-- Required work --
Answer these questions from the LSTM character-prediction notebook below:
(a) Which NLTK corpus package does it download?
(b) What character does the loading function append to the characters read from the file?
(c) What vocabulary size does the output report?

-- Source document --
# Character Prediction with LSTM - Adapted for Project

In [16]:
# ========================
# 1. Imports
# ========================
import torch
import torch.nn as nn
import torch.nn.functional as F
import json
import os
import nltk

nltk.download('gutenberg')
from nltk.corpus import gutenberg


[nltk_data] Downloading package gutenberg to
[nltk_data]     C:\Users\user\AppData\Roaming\nltk_data...
[nltk_data]   Package gutenberg is already up-to-date!


# 1. Characters Setup from characters.txt

In [17]:
# Load characters from characters.txt
characters_file_path = "../../data/characters.txt"

def load_characters(file_path):
    """Load characters from the specified file and add a space character."""
    try:
        with open(file_path, "r") as f:
            chars = f.read().strip()
        # Add space character to the set
        chars += " "
        print(f"Loaded {len(chars)} characters from {file_path} (including added space)")
        return chars
    except FileNotFoundError:
        print(f"Warning: Characters file not found at {file_path}. Using default character set.")
        # Default character set if file not found
        return "ABCDEFGHIJKLMNOPQRSTUVWXYZ123456789_ "

# Load characters from file
all_chars = load_characters(characters_file_path)
char2idx = {ch: idx for idx, ch in enumerate(all_chars)}
idx2char = {idx: ch for ch, idx in char2idx.items()}
vocab_size = len(all_chars)

print("Vocabulary size:", vocab_size)
print("Characters in vocabulary:", all_chars)


Loaded 37 characters from ../../data/characters.txt (including added space)
Vocabulary size: 37
Characters in vocabulary: ABCDEFGHIJKLMNOPQRSTUVWXYZ123456789_ 


# 2. Data Cleaning Functions

In [18]:

def clean_text(text, allowed_chars):
    """

(Records from a dataset)
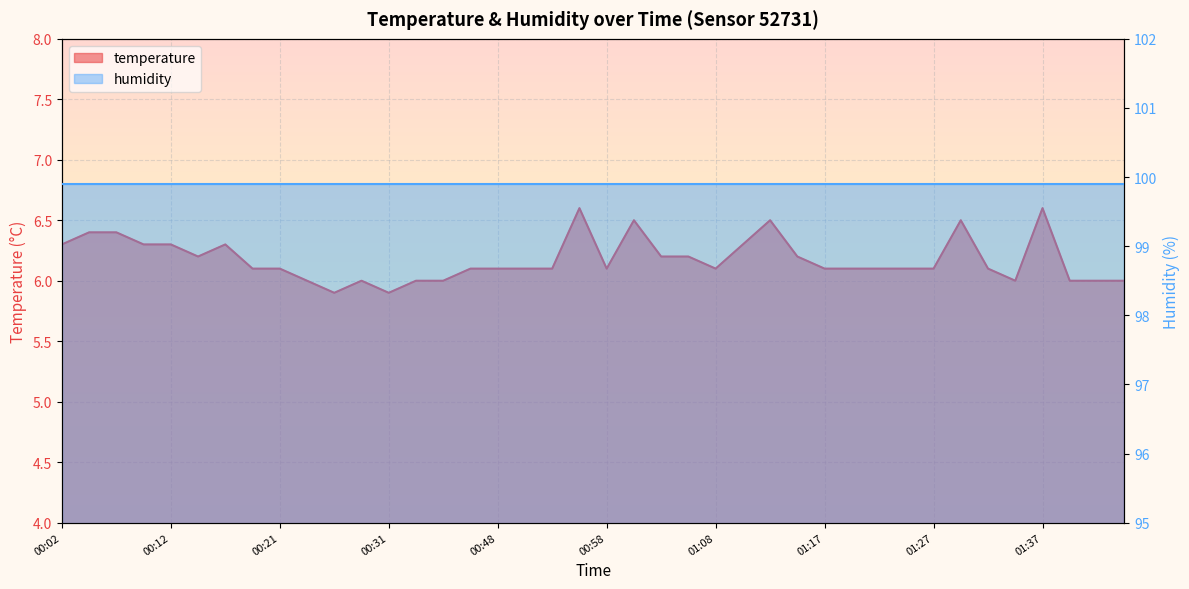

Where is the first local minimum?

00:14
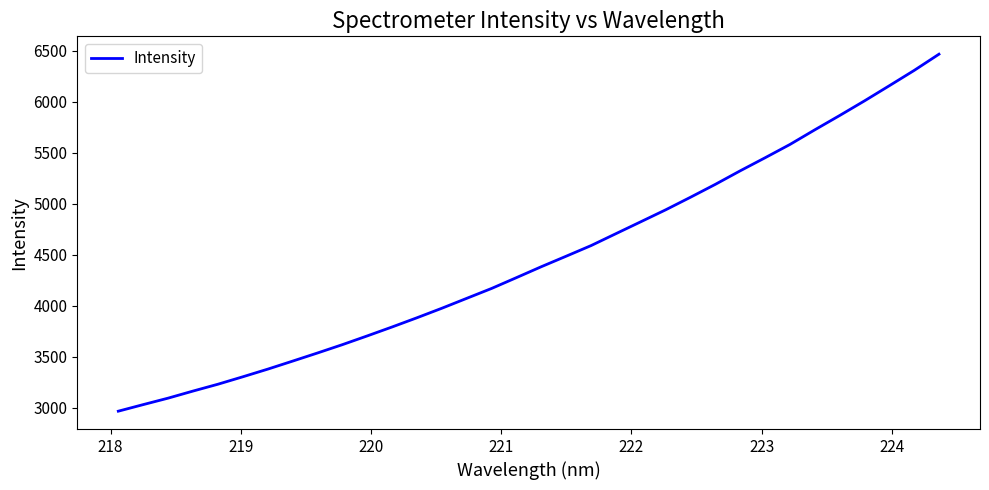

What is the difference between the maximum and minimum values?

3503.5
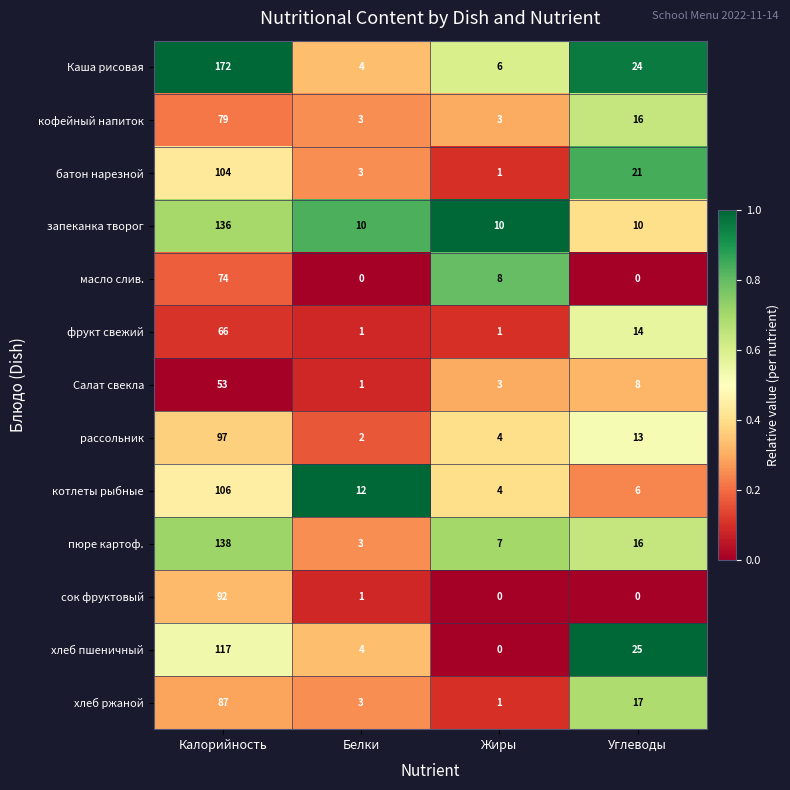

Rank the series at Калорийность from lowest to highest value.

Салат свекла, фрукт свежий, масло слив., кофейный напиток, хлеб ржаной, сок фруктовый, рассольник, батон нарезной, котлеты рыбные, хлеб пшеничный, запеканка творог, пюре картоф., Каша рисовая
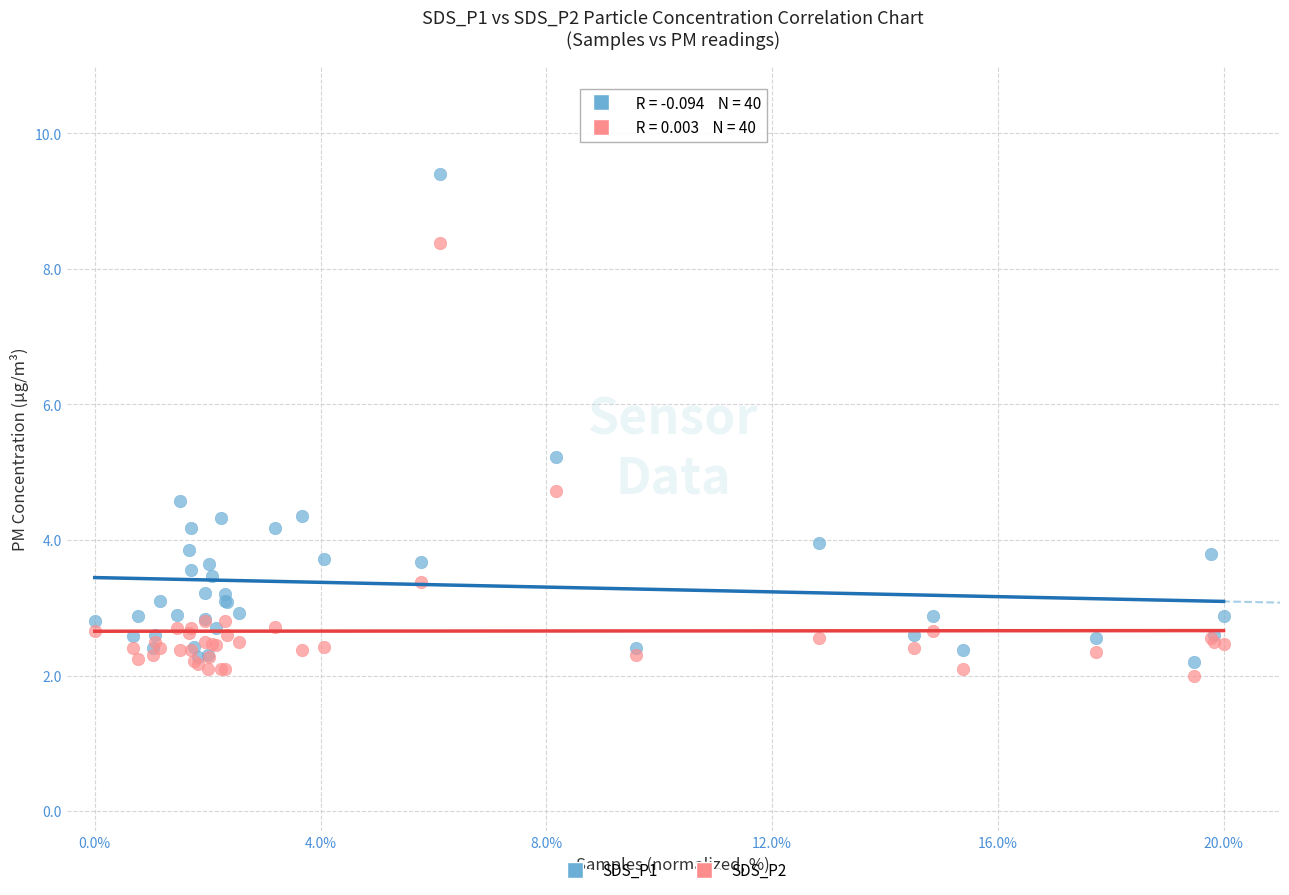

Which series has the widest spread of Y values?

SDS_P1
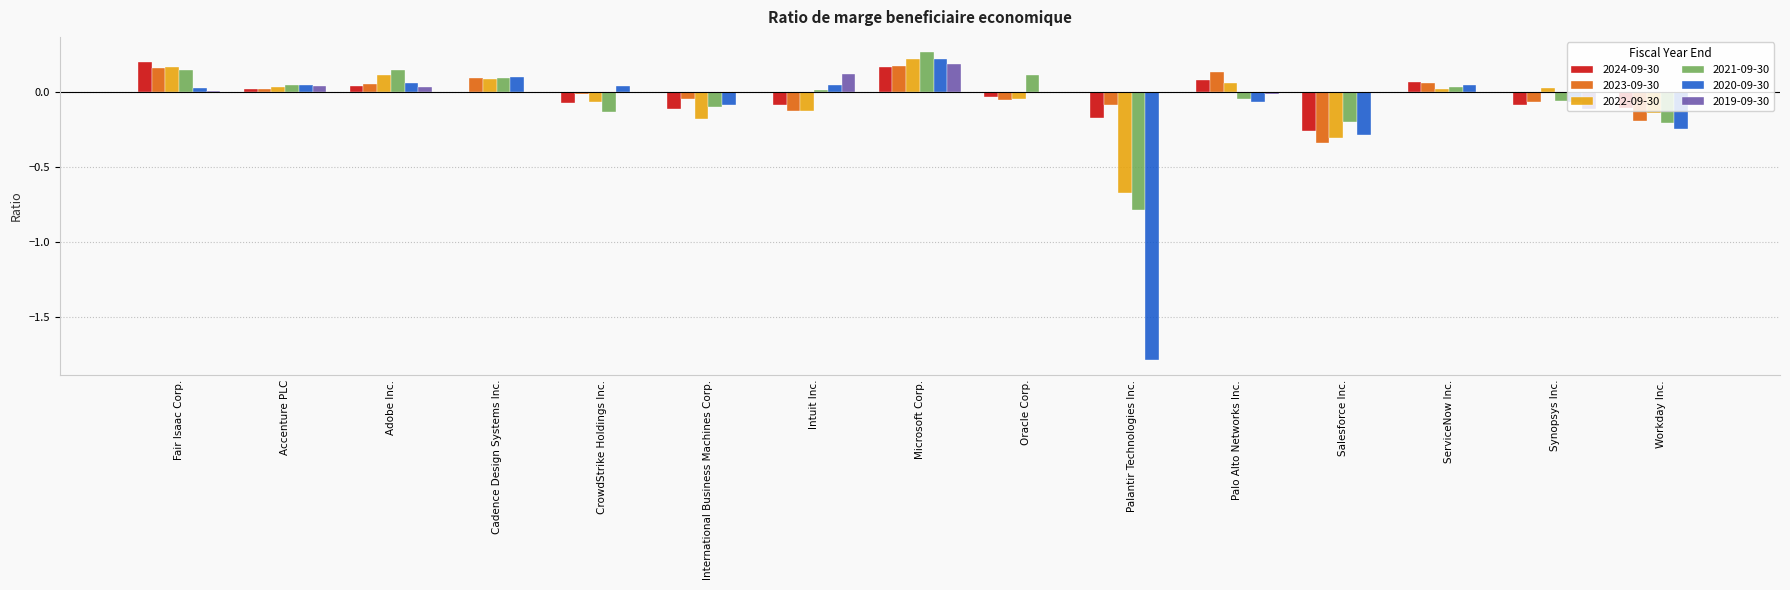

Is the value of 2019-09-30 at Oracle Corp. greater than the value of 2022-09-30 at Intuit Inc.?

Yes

-- Response to this exercise --
(a) gutenberg
(b) A space character
(c) 37